INSTRUCTION 1 = From the ethics opinion summary, write out the passage starting with "Can a New York" and going on through "remedy mentioned here.".
INSTRUCTION 2 = In the ethics opinion summary, which two disciplinary rules did the 2001 multidisciplinary-practice amendments add to the New York Code of Professional Responsibility?
INSTRUCTION 3 = Give what follows the final sentence of the ethics opinion summary on reciprocal referrals with nonlegal professionals.

TEXT SEGMENT =
NYSBA 2003-07-22

Can a New York lawyer agree to swap client referrals with a securities broker or insurance agent who is not on the approved nonlegal-professions list?

Short answer: Yes. The opinion concludes a lawyer may enter a nonexclusive reciprocal referral arrangement with a broker or insurance agent, provided no fees are shared and the lawyer discloses the arrangement and obtains client consent before referring.
Currency note: this opinion is from 2003
Subsequent statutory amendments, court decisions, or later opinions or rule amendments may have changed the analysis. Treat this page as historical context, not current legal advice. Verify current law before relying on any specific rule, deadline, or remedy mentioned here.
Disclaimer: Advisory only. Not binding precedent.
About this page: The plain-English summary, reader guidance, and Q&A below were written by Ezel based on the official ethics opinion. The original opinion (linked at the bottom of this page) is the authoritative source for any reliance.

NY State Bar Ethics Opinion 765: Reciprocal referrals with nonlegal professionals

Short answer: A lawyer may enter into a nonexclusive reciprocal referral arrangement with a securities broker or insurance agent, even though those professions are not on the Appellate Division's approved list, so long as no fees are shared and the lawyer discloses the arrangement and obtains client consent before making a referral.

Disclaimer: This is an advisory ethics opinion. Advisory opinions are not binding; they interpret the New York State Bar Association's rules of professional conduct and are persuasive authority. This summary is for research purposes only and is not legal advice. Verify current rules before acting on any specific guidance.

About this page: The plain-English summary and Q&A below were written by Ezel based on the official opinion. We do not reproduce the opinion text on this page; follow the linked source for the official text, which controls.

View original opinion

Plain-English summary

The opinion addressed the 2001 multidisciplinary-practice amendments to the New York Code of Professional Responsibility, which added DR 1-106 (lawyers providing nonlegal services) and DR 1-107 (lawyers contracting with separate nonlegal professional firms). DR 1-107(A) lets a lawyer enter a formal contractual relationship with a nonlegal professional only if that profession appears on a list maintained by the Appellate Divisions (at the time: architects, CPAs, professional engineers, land surveyors, and certified social workers) and only with prescribed client disclosures and a Statement of Client's Rights.

DATA PROVIDED =
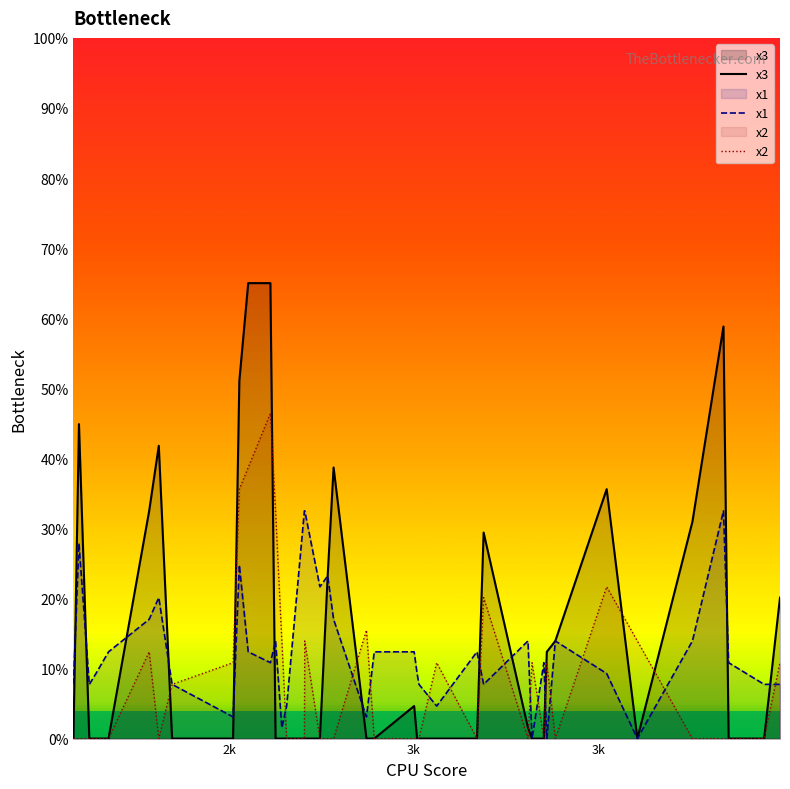

Which series has the largest range (max minus min)?

x3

YOUR RESPONSE 1 =
Can a New York lawyer agree to swap client referrals with a securities broker or insurance agent who is not on the approved nonlegal-professions list?

Short answer: Yes. The opinion concludes a lawyer may enter a nonexclusive reciprocal referral arrangement with a broker or insurance agent, provided no fees are shared and the lawyer discloses the arrangement and obtains client consent before referring.
Currency note: this opinion is from 2003
Subsequent statutory amendments, court decisions, or later opinions or rule amendments may have changed the analysis. Treat this page as historical context, not current legal advice. Verify current law before relying on any specific rule, deadline, or remedy mentioned here.

YOUR RESPONSE 2 = DR 1-106 (lawyers providing nonlegal services) and DR 1-107 (lawyers contracting with separate nonlegal professional firms).

YOUR RESPONSE 3 =
The committee focused on DR 1-107(C), which carves out "relationships consisting solely of non-exclusive reciprocal referral agreements or understandings" from DR 1-107(A) entirely. Reading DR 1-107(C) together with DR 2-103(B)(1), the committee concluded that a bare nonexclusive mutual referral arrangement is not the prohibited giving of "value" to obtain employment. The committee reasoned that if more entangled relationships (shared advertising, shared premises) are permitted for listed professions, it would be anomalous to forbid the least-entangled arrangement, a simple swap of referrals.

Because DR 1-107(C) exempts these arrangements without limiting them to the listed professions, the committee found no textual or policy basis for confining reciprocal referrals to architects, accountants, engineers, surveyors, and social workers. Securities brokers and insurance agents, professionals lawyers routinely work with on estate, real estate, and investment matters, were therefore eligible. The committee drew support from the 2002 ABA amendment to Model Rule 7.2 (then 7.2(b)(4)), which expressly allows nonexclusive reciprocal referral agreements with other professionals when the client is informed.

In practice

Under the Code as it stood in 2003, the opinion held that a lawyer could exchange referrals with a broker or insurance agent only within strict limits. The arrangement could not include fee sharing (DR 1-107(A)(2)), and it could not go beyond a loose referral understanding into joint advertising or shared expenses, because those closer ties were reserved to professions on the Appellate Division list. The opinion also held that any such arrangement must be nonexclusive: the lawyer could never commit to refer all clients or a fixed quota, because the lawyer must keep exercising independent professional judgment for each client (EC 1-16).

The opinion treated the referral relationship as generally a personal-interest conflict under DR 5-101(A), so the lawyer was required to disclose the arrangement and obtain the client's consent before referring. The opinion noted that the depth of disclosure depended on factors such as how much of the lawyer's business came from the referrer; a short statement might suffice in some cases, a fuller explanation in others.

Common questions

Q: Can a New York lawyer refer clients to an insurance agent who refers clients back?

A: Yes. The opinion concludes a nonexclusive reciprocal referral arrangement with an insurance agent or securities broker is permitted under DR 1-107(C) and DR 2-103(B)(1), even though those professions are not on the Appellate Division list.

Q: Does the lawyer have to share the referral arrangement with the client?

A: Yes. The opinion treats the arrangement as a personal-interest conflict under DR 5-101(A), requiring disclosure and client consent before a referral; the opinion says a prudent lawyer will ordinarily tell the client about the arrangement.

Q: Can the lawyer agree to send all matching clients to one broker?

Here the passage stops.